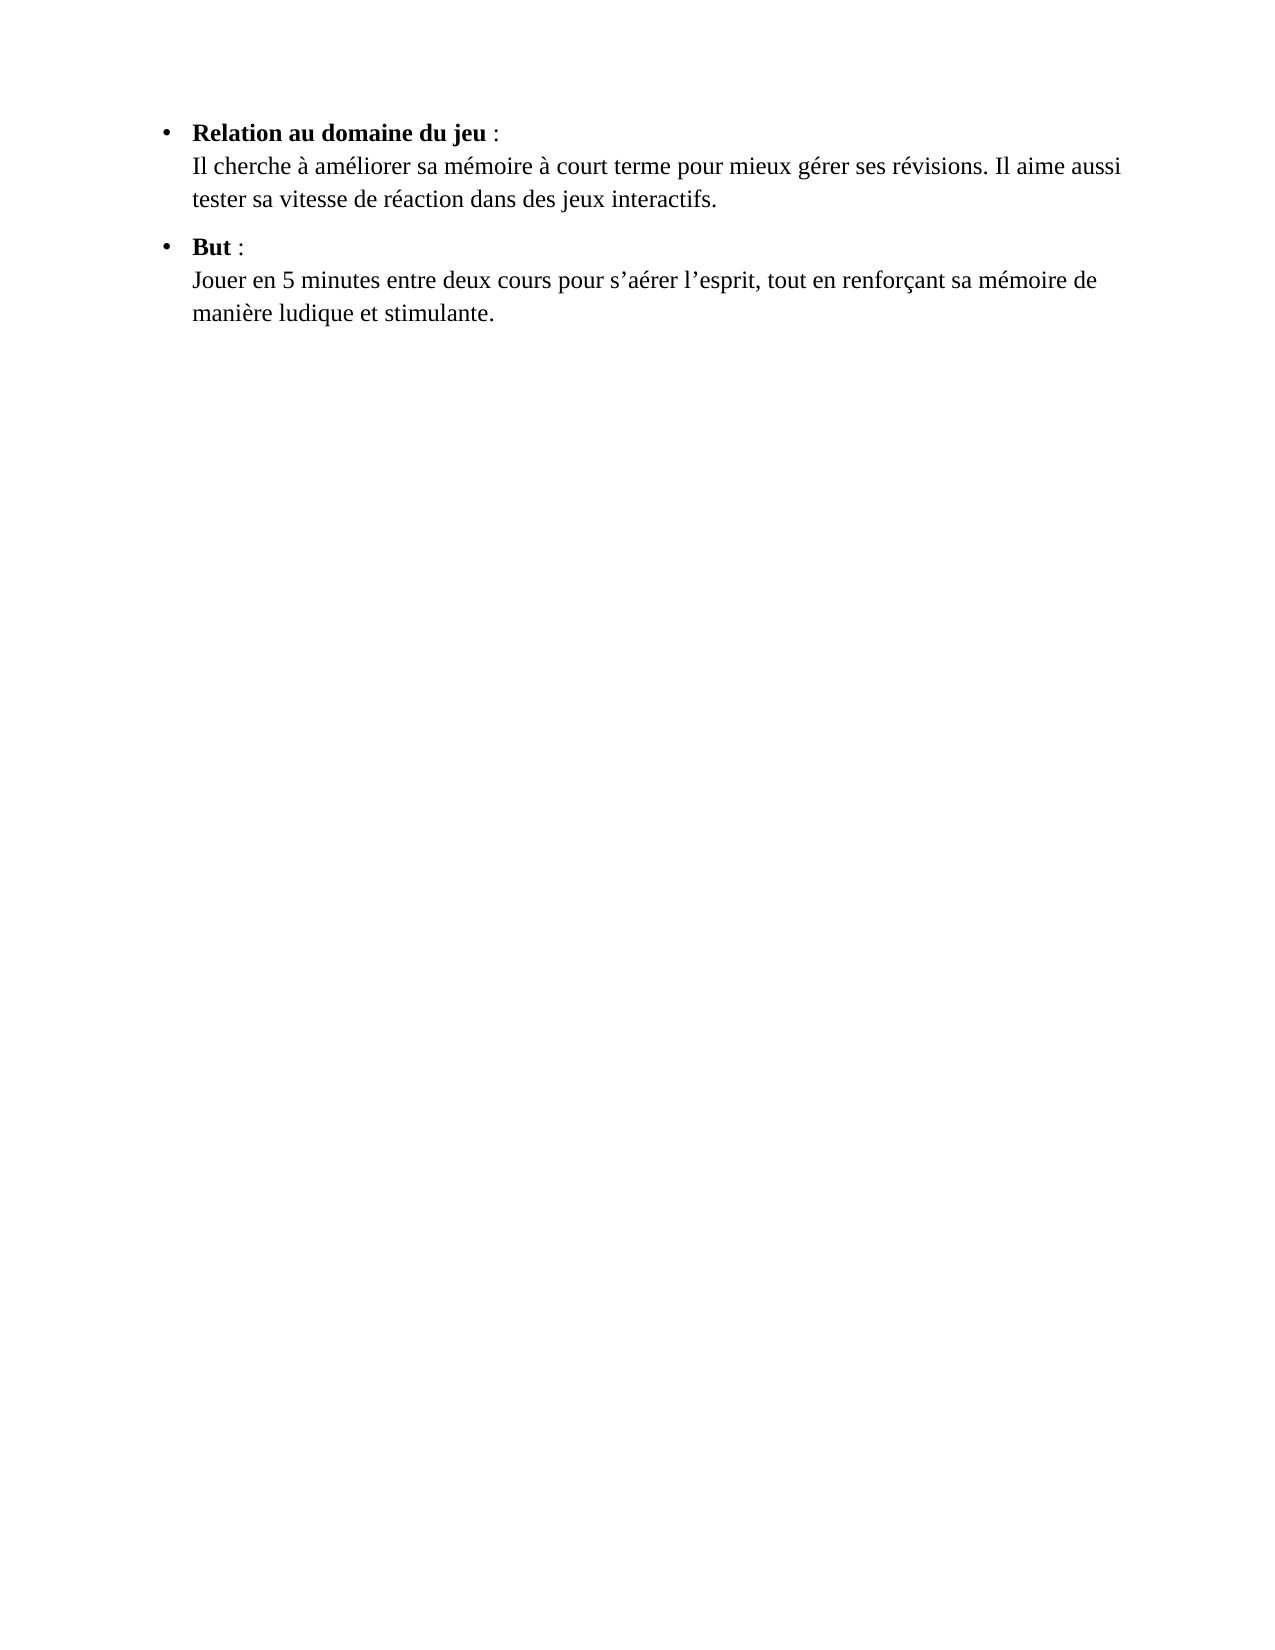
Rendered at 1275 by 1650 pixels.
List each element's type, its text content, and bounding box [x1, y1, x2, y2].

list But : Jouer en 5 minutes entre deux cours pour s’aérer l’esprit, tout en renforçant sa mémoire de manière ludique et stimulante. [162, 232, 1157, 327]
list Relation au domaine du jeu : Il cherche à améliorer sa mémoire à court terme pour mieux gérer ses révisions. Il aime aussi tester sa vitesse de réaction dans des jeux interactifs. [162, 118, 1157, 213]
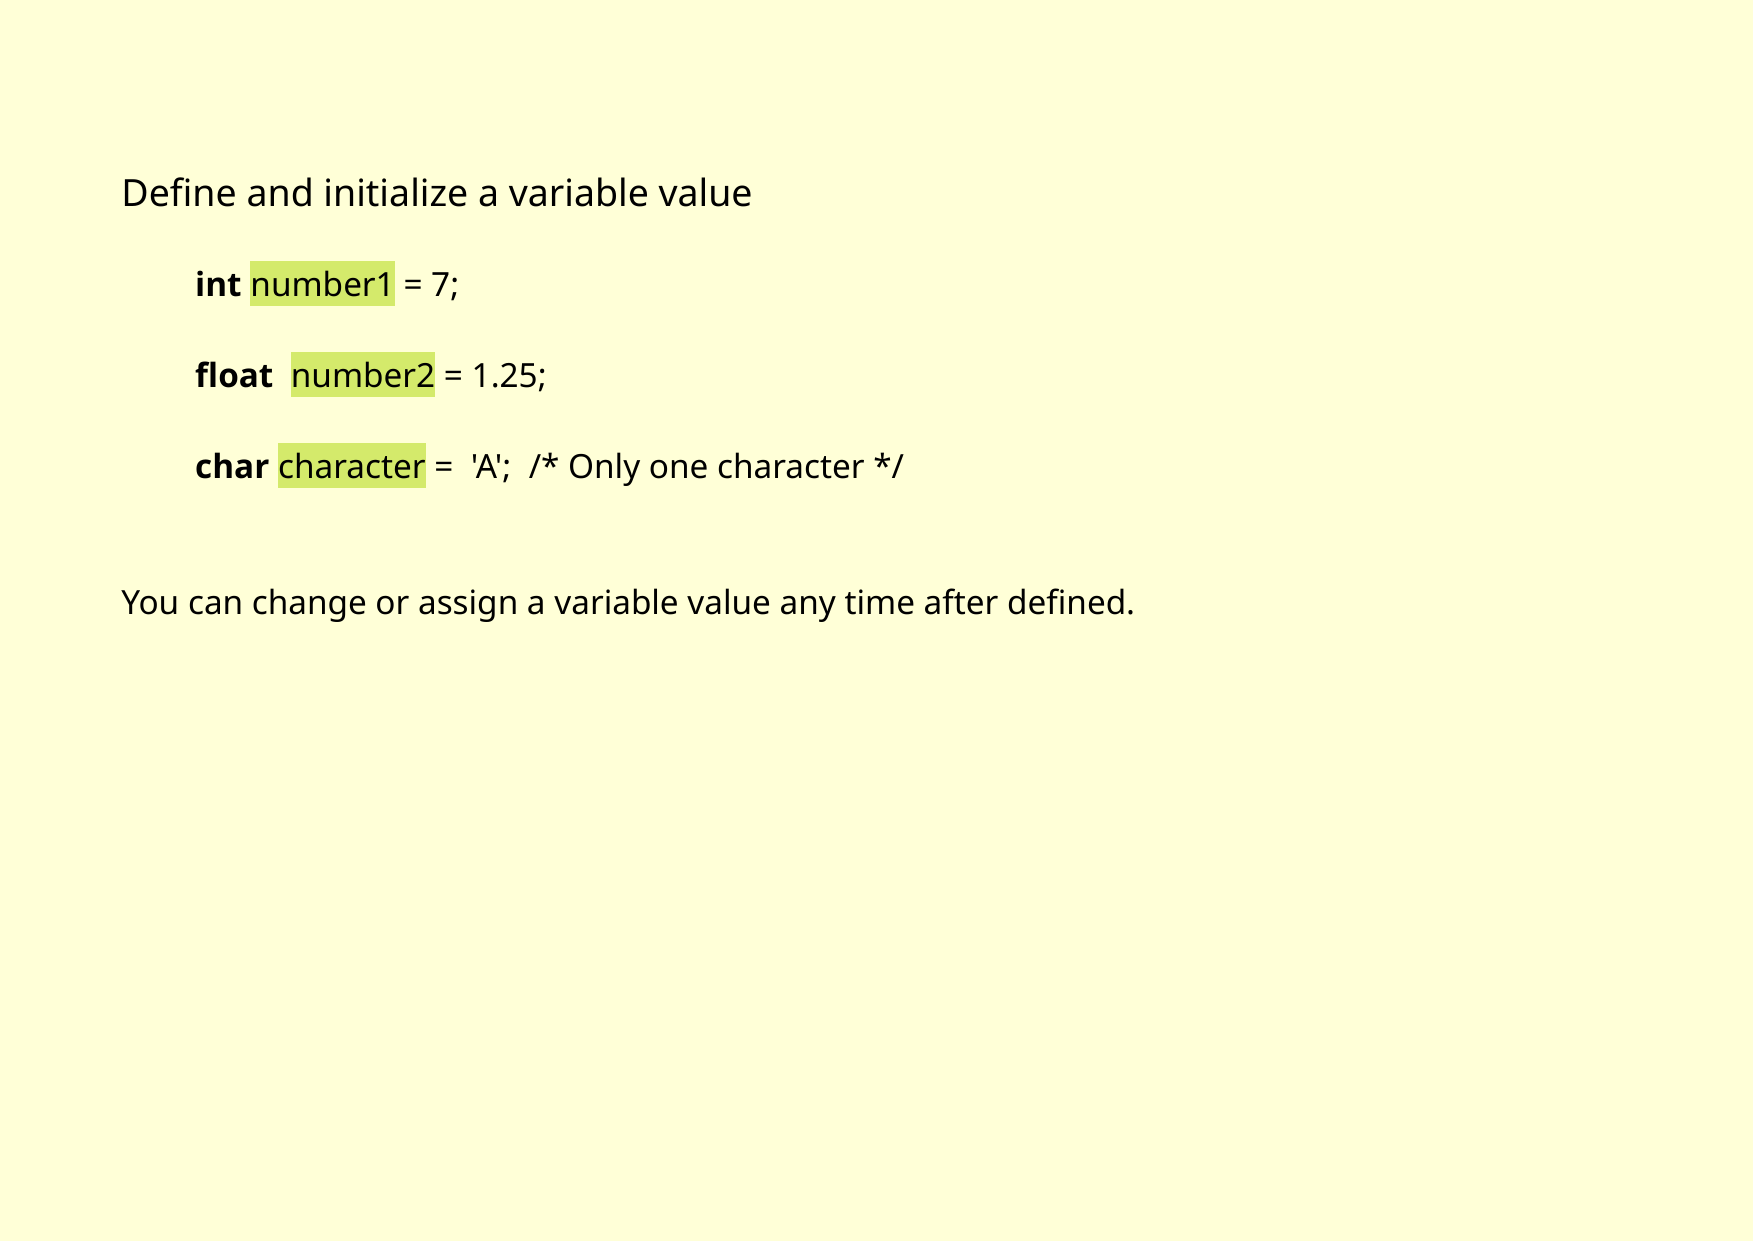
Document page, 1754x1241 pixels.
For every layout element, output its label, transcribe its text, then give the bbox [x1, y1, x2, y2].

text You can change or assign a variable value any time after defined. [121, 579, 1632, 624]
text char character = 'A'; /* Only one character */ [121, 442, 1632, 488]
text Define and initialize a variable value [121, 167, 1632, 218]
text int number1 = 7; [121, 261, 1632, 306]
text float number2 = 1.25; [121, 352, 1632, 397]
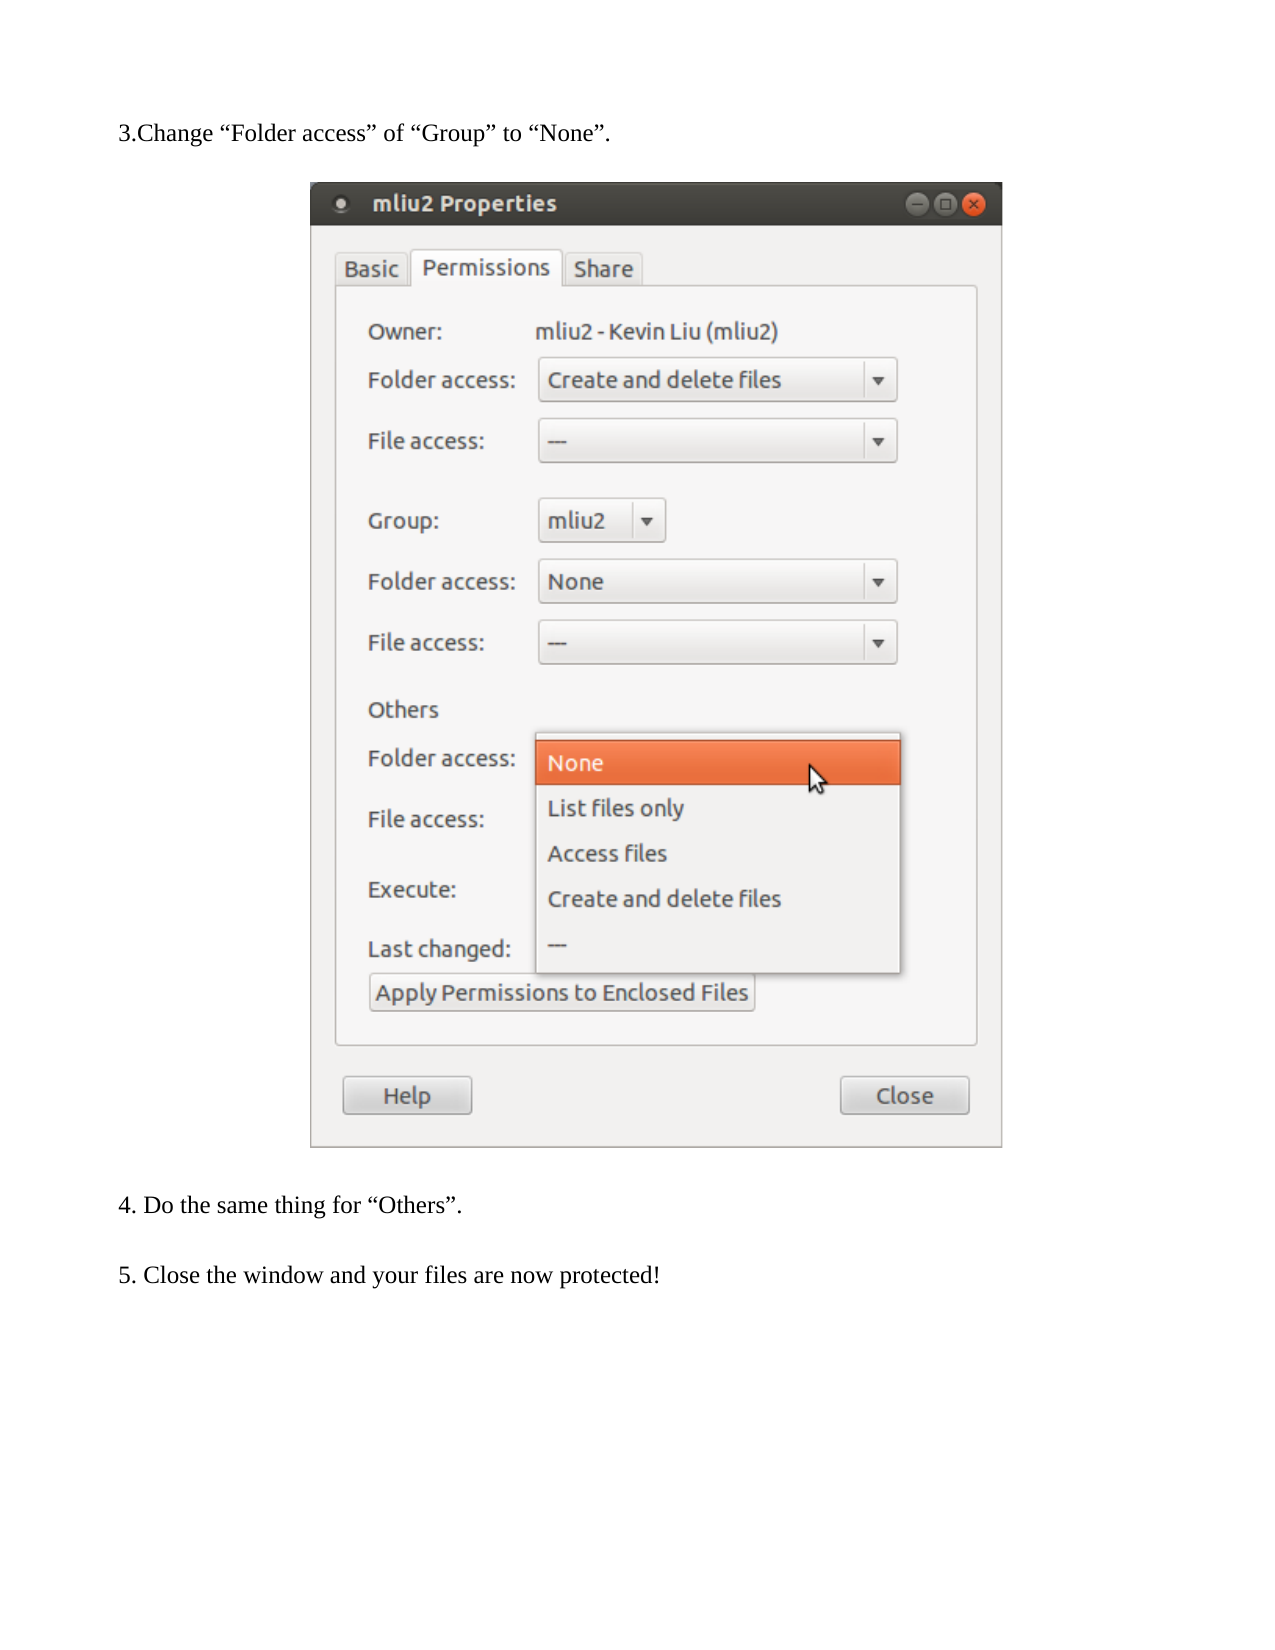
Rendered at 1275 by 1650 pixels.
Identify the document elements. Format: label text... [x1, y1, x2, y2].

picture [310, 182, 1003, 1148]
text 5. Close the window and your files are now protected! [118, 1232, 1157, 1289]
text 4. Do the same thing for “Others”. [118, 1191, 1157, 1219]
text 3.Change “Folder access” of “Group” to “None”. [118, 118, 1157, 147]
┄┄┄┄┄┄┄┄┄┄
Reproduce the material above verbatim, line for line, omitting the pictures.

**Finished answer**
Rendered at 1275 by 1650 pixels.
List each element's type, its text content, and bounding box [x1, y1, x2, y2].

list But : Jouer en 5 minutes entre deux cours pour s’aérer l’esprit, tout en renforçant sa mémoire de manière ludique et stimulante. [162, 232, 1157, 327]
list Relation au domaine du jeu : Il cherche à améliorer sa mémoire à court terme pour mieux gérer ses révisions. Il aime aussi tester sa vitesse de réaction dans des jeux interactifs. [162, 118, 1157, 213]
Document page, 1754x1241 pixels.
For every layout element, output its label, transcribe its text, then give the bbox [x1, y1, x2, y2].

text You can change or assign a variable value any time after defined. [121, 579, 1632, 624]
text char character = 'A'; /* Only one character */ [121, 442, 1632, 488]
text Define and initialize a variable value [121, 167, 1632, 218]
text int number1 = 7; [121, 261, 1632, 306]
text float number2 = 1.25; [121, 352, 1632, 397]
Rendered at 1275 by 1650 pixels.
Identify the document elements. Format: label text... [x1, y1, x2, y2].

picture [310, 182, 1003, 1148]
text 5. Close the window and your files are now protected! [118, 1232, 1157, 1289]
text 4. Do the same thing for “Others”. [118, 1191, 1157, 1219]
text 3.Change “Folder access” of “Group” to “None”. [118, 118, 1157, 147]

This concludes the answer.